PASSAGE SHOWN

The postconstruction phase was not considered due to the limited information on disposal and waste products. The life expectancy of buildings in the study area is difficult to predict, because their age varies significantly. The functional unit considered for all building types was 1 m2 of wall (Cole 1999).
Since LCA is a data-intensive method, the preparation of the data is a fundamental step (Takano et al 2015). Both primary and secondary data were used in the model. The quantities of material and the energy necessary to build 1 m2 of wall were ascertained for 91 buildings in 9 park settlements. The data were collected through interviews with park residents and with retailers of building materials in Kathmandu. The questionnaire was prepared according to LCA standards (ISO 14044 2006) and covered materials used in construction, material sources and quantities, transportation distance and means, and energy used for processing and transportation.
For each building type, the data collected in the interviews were averaged and used to build an LCA model (Supplemental material, Table S1, http://dx.doi.org/10.1659/MRDJOURNAL-D-15-00043.S1). For emission factors, Nepal-specific data are not available, so secondary data from Ecoinvent v3.1 (Frischknecht et al 2005), an European database internationally recognized as a complete database to perform LCA, were used and adjusted for conditions in Nepal. The Ecoinvent database provides well-documented and comprehensive process data for thousands of products in many areas such as energy supply, materials, and waste. The energy and materials used to produce equipment, tools, and infrastructure were not considered in the analysis.

PROBLEM DETAILS
In the passage on life cycle assessment of buildings, how many buildings were surveyed to determine the materials and energy needed to build 1 m2 of wall?

DATA
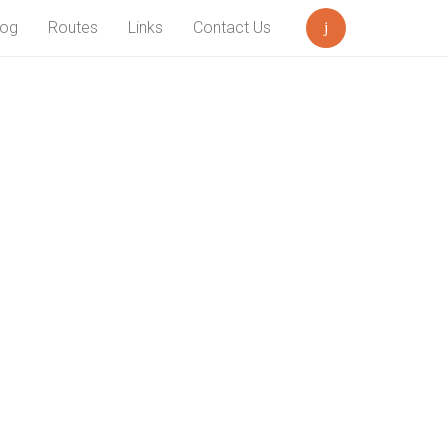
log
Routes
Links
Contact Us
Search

* * *

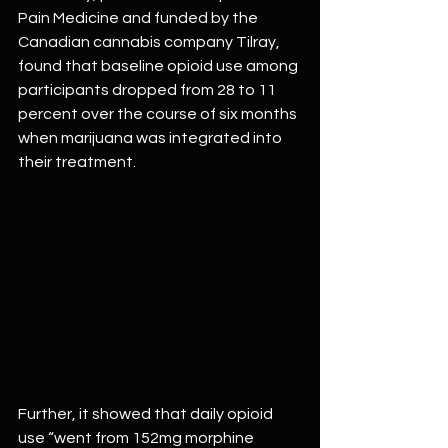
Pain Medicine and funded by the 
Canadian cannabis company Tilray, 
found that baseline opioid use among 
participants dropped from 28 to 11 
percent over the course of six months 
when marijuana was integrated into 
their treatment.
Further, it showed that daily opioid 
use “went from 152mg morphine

TASK OUTPUT
91 buildings in 9 park settlements.